The temporomandibular joint connects the lower jaw to the skull. Both sides of the head have this joint, allowing the jaw to open and close. It plays an important role in enabling people to eat and speak. When damaged or injured, this joint can cause a localized pain disorder known as a temporomandibular joint syndrome, or TMJ.
TMD or TMJD is an abbreviation referring to a group of jaw-related health problems. These disorders tend to cause facial pain, tenderness at the joint, and difficulty moving the temporomandibular joint.
As many as 10 million people in the U.S. suffer from TMJD, according to the National Institute of Dental and Craniofacial Research. Most of these disorders are treatable, but diagnosis is difficult due to the different possible causes.
This is a pain in the joint connecting the mandible to the temporal bone. A variety of health issues can cause TMJ. It can be difficult to diagnose this disorder since no standard diagnostic tests for it exist.
Your doctor will examine your jaw to determine whether there is tenderness or swelling. They may use various imaging tests such as X-rays, MRI, and CT scans of the jaw.
In many cases, the causes of a TMJ disorder are unknown. Trauma or injury to the temporomandibular joint or jaw may play a role. Other health conditions may also contribute to the condition’s development. These include:
Problems with the structure of your jaw are present at birth.
Habitual clenching or grinding of teeth.
Erosion of the lower jaw joint.
Experts often associate other factors with the development of the temporomandibular joint disorder. However, scientific studies are yet to prove this association. Some of these factors include lack of sleep, use of orthodontic braces, poor diet, and prolonged stress. According to experts, poor posture that strains the face and neck muscles can also lead to the development of TMJ.
The symptoms of this disorder depend on the cause and severity of your condition. The most common symptom is pain in your jaw and surrounding muscles. Other symptoms associated with TMJ disorder include:
Locking of the jaw.
Pain in the neck and face.
Popping or clicking sound from the site of the joint.
Limited jaw movement.
Stiffness in the jaw muscles.
You may experience these symptoms on one or both sides of your face.
In some cases, your symptoms may disappear without treatment. Sometimes, you can treat the symptoms of TMJ with self-care home practices. These include eating soft foods, using jaw-stretching exercises, reducing your jaw movements, applying ice to reduce swelling, and avoiding chewing tough foods and gum.

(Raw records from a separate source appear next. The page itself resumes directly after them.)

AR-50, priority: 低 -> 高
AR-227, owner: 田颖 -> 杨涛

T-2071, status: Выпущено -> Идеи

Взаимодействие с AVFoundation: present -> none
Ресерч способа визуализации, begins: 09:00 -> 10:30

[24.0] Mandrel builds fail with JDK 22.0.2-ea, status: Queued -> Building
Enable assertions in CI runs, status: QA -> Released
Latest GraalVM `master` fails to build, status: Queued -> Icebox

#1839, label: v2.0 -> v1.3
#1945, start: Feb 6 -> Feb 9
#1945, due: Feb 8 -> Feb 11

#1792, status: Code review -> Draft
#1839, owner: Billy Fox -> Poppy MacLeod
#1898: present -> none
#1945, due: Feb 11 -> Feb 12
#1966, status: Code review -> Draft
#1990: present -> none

If your symptoms persist, your doctor may recommend various treatment options. These include anti-inflammatory medication and pain relievers, muscle relaxants, and antidepressants. Other treatment options include physical therapy, mouth guards or oral splints, and counseling.
If all these treatments fail to help, your doctor will suggest various procedures. These include corticosteroid injections, modified condylotomy, arthrocentesis, TMJ arthroscopy, or open-joint surgery. It is important to discuss the potential pros and cons of each treatment option with your doctor.